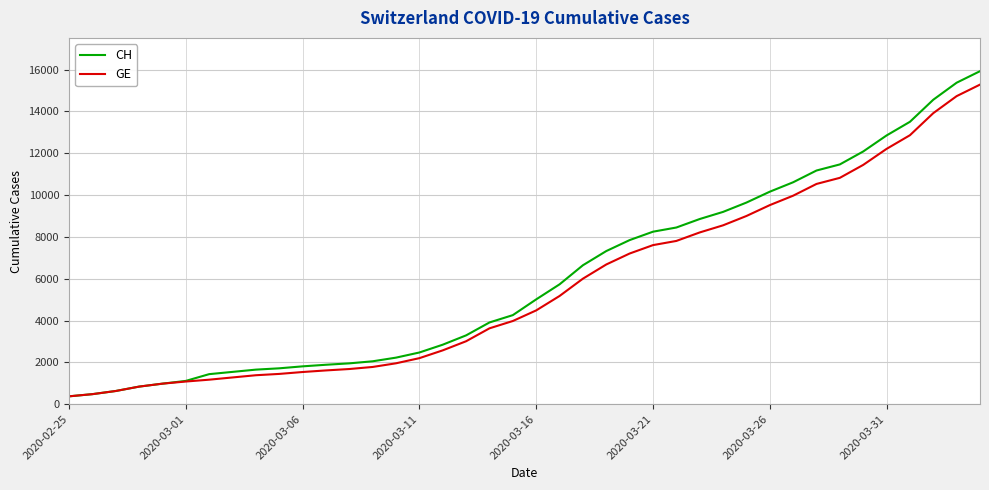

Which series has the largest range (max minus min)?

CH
--
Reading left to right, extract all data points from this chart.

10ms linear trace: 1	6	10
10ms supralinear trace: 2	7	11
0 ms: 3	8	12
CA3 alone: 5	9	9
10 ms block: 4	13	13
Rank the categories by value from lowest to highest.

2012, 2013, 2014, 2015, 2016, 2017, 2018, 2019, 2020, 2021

GOAL OF THE EXERCISE
How many lines of the data above contain the word "from"? Reply with the number alone.

WRITTEN ANSWER
2